Some studies have found positive effects when exposing people to certain chemicals, often androstadienone and estratetraenol. Unfortunately, many of these studies suffer from severe methodological flaws and biases. To quote Dr Wyatt again: "There is simply no peer-reviewed, bioassay evidence... that any of these four molecules is a human pheromone. Calling the molecules ‘putative human pheromones', as many authors do, does not avoid the problem: they have never been shown to be human pheromones, ‘putative’ or otherwise."
One recent study that was quite methodologically rigorous was performed at the University of Western Australia and published in 2017. In part 1, 46 heterosexual participants indicated the gender (male or female) of five gender-neutral facial morphs. In part 2, 94 participants rated photographs of opposite-sex faces for attractiveness and probable sexual unfaithfulness. Each task was completed twice on subsequent days, one day being exposed to a control scent (clove oil) and the other a putative pheromone, androstadienone or estratetraenol, with the smell masked with clove oil.

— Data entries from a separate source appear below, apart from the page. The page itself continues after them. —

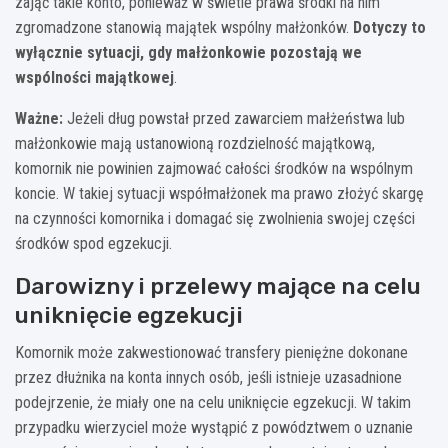
zająć takie konto, ponieważ w świetle prawa środki na nim
zgromadzone stanowią majątek wspólny małżonków.
Dotyczy to
wyłącznie sytuacji, gdy małżonkowie pozostają we
wspólności majątkowej
.
Ważne:
Jeżeli dług powstał przed zawarciem małżeństwa lub
małżonkowie mają ustanowioną rozdzielność majątkową,
komornik nie powinien zajmować całości środków na wspólnym
koncie. W takiej sytuacji współmałżonek ma prawo złożyć skargę
na czynności komornika i domagać się zwolnienia swojej części
środków spod egzekucji.
Darowizny i przelewy mające na celu
uniknięcie egzekucji
Komornik może zakwestionować transfery pieniężne dokonane
przez dłużnika na konta innych osób, jeśli istnieje uzasadnione
podejrzenie, że miały one na celu uniknięcie egzekucji. W takim
przypadku wierzyciel może wystąpić z powództwem o uznanie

As the authors wrote, "exposure to the putative pheromones had no effect on either attractiveness or unfaithfulness ratings. These results are consistent with those of other experimental studies and reviews that suggest [androstadienone] and [estratetraenol] are unlikely to be human pheromones."
Dr Wyatt argues that the current methodological issues with human pheromone research are such that even if they do exist, we won't find them using our current methods; "It may be that we will find that there are no pheromones in humans. But we can be sure that we shall never find anything if we follow the current path. We need to start again."
It is far from scientifically impossible that humans exhibit pheromones. Indeed, a very good argument that it's probable we do can even be made. But what is scientific nonsense are all factual claims by people, usually chasing a sale or internet clout, that pheromones definitely exist in people or instructions on how to harness them.
How, then, can you explain the success reported by vabbing enthusiasts? Mike Hall explains it eloquently, writing for The Skeptic. He sees four possibilities. First is "the file drawer effect. Women who vab and then go out clubbing and don’t pull perhaps aren’t as likely to make a TikTok video about it. That will skew reports into the positive." The second is "confirmation bias. Women who vab and then go out clubbing are going to attribute any romantic or sexual success to the vab, because that’s what they’re expecting to happen. Even if those successes would have come anyway." Thirdly, it could be "a sexual placebo effect. Women who vab and then go out clubbing are going to feel more confident in themselves, they are going to feel more attractive, feel more irresistible, and that additional confidence might be what is resulting in an increase in their romantic and sexual success." And finally, as he writes, "there could be a scent thing going on" without it being pheromone-based.
The practice of vabbing also raises some issues of consent or at least politeness. I, for one, would not want to hug someone or shake their hand if I knew this was their perfume of choice. Scent-free policies have been an important accessibility feature for a long time now; I wonder if this specific fragrance falls under those guidelines.